To accept the new main guns, I had to shape styrene plates to the insides of the turrets and drill holes into them. The brass barrels for the secondary guns were glued into small holes drilled into the precut styrene tubing. At the model, I closed lots of oversized holes in the decks using plugs made from sprue stretched to the appropriate diameter. There were quite some seams to be addressed, too. The raised "deck planking" suffered from removing the plugs and the very clunky boat cradles, so I used really coarse files to restore some longitudinal structure here.

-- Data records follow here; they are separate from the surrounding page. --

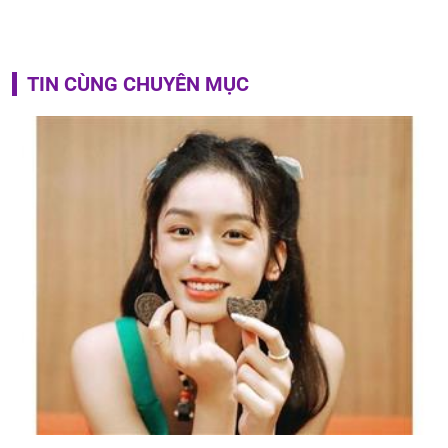
TIN CÙNG CHUYÊN MỤC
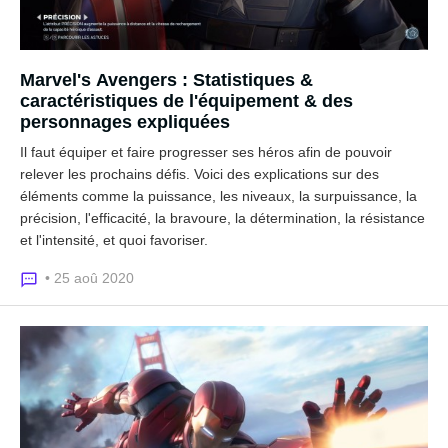
Marvel's Avengers : Statistiques &
caractéristiques de l'équipement & des
personnages expliquées
Il faut équiper et faire progresser ses héros afin de pouvoir
relever les prochains défis. Voici des explications sur des
éléments comme la puissance, les niveaux, la surpuissance, la
précision, l'efficacité, la bravoure, la détermination, la résistance
et l'intensité, et quoi favoriser.
• 25 aoû 2020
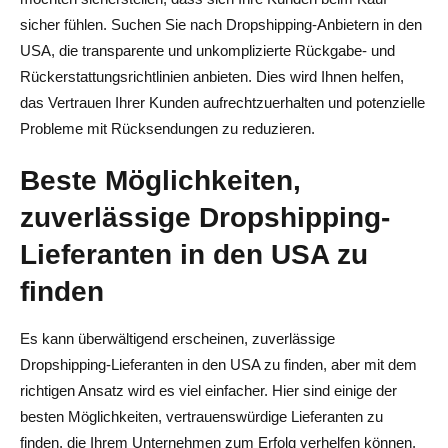
sicher fühlen. Suchen Sie nach Dropshipping-Anbietern in den
USA, die transparente und unkomplizierte Rückgabe- und
Rückerstattungsrichtlinien anbieten. Dies wird Ihnen helfen,
das Vertrauen Ihrer Kunden aufrechtzuerhalten und potenzielle
Probleme mit Rücksendungen zu reduzieren.
Beste Möglichkeiten,
zuverlässige Dropshipping-
Lieferanten in den USA zu
finden
Es kann überwältigend erscheinen, zuverlässige
Dropshipping-Lieferanten in den USA zu finden, aber mit dem
richtigen Ansatz wird es viel einfacher. Hier sind einige der
besten Möglichkeiten, vertrauenswürdige Lieferanten zu
finden, die Ihrem Unternehmen zum Erfolg verhelfen können.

The various boat booms were made from brass wire and rigged with the abovementioned .1 mm wire.
|COLORS & MARKINGS|
The model was painted with acrylics, after a solvent-based primer coat. I used the new Coastal Craft / AKAN acrylic paint for the very light AP 507C on all vertical surfaces, the appropriate shade for service in the Mediterranean Fleet. The paint worked well, but I still prefer the Vallejo type bottles I can get single drops out of. The wooden deck was painted with some of my dwindling supplies of JPS IJN deck tan, those decks I reckoned had linoleum covering applied were painted JPS IJN Linoleum. Irregular application of some slightly differing shades and some washing added life to the large wooden deck areas. I did not aim at the basket ball court look, but at a well-maintained wooden deck which is holystoned on a daily basis. The photo showed that the boats were painted in some colour, which I reckoned might have been blue, which I used on them. The insides of the beautiful open Kombrig boats were painted a rich brown and received a dark wash.
Having painted the various subassemblies, I was able to attach the railings. I used generic 1:600 WEM Kriegsmarine railings combined with some of the railings from the PE set, which were rather too delicate for my ofentimes ham-fisted approach. Canvas dodgers were simulated by applying white glue to the railings and painting it deck tan. The conspicuous awning over the open bridge was made from white glue over a frame of .1 mm wire, the white glue being applied with an extra-long brush. The cured glue was painted tan and some washing was applied.
The model was then crewed with Lion Roar PE figures. The stern walk was partially rebuilt using stock styrene, PE grating and fine wire. The model was then rigged using UNI Caenis thread. The numerous isolators were hinted at with droplets of white glue which were painted grey.
Now the ship might still have had the dreaded cage aerials in 1922, even though I hope they phased them out after the war, same as the tedious torpedo nets. But: These antennae hardly ever really show in period photos, and they are utterly difficult to make at all, and it is even harder to end up with a result that is so delicate it is not visually distracting and just looking crude and heavy. For the sake of my sanity, I am comfortable to do without them.
The model was weathered very lightly using ochre oil paint, always bearing in mind that this was a well-maintained vessel in peacetime fresh out of a refit.
The base was made after my usual method in a Trumpeter display box.
All in all this was an exciting and rewarding project, being more of a challenge than earlier Airfix builds and needing some techniques new to me. Even if you can build 1:700 scale high-end resin kits of this class, my model is unique, and it is mine, warts and all.
I would like to dedicate this model to the fine people of WEM. You and your products helped me tremendously over the past ten years since I rediscovered ship modeling, and your company is sadly missed.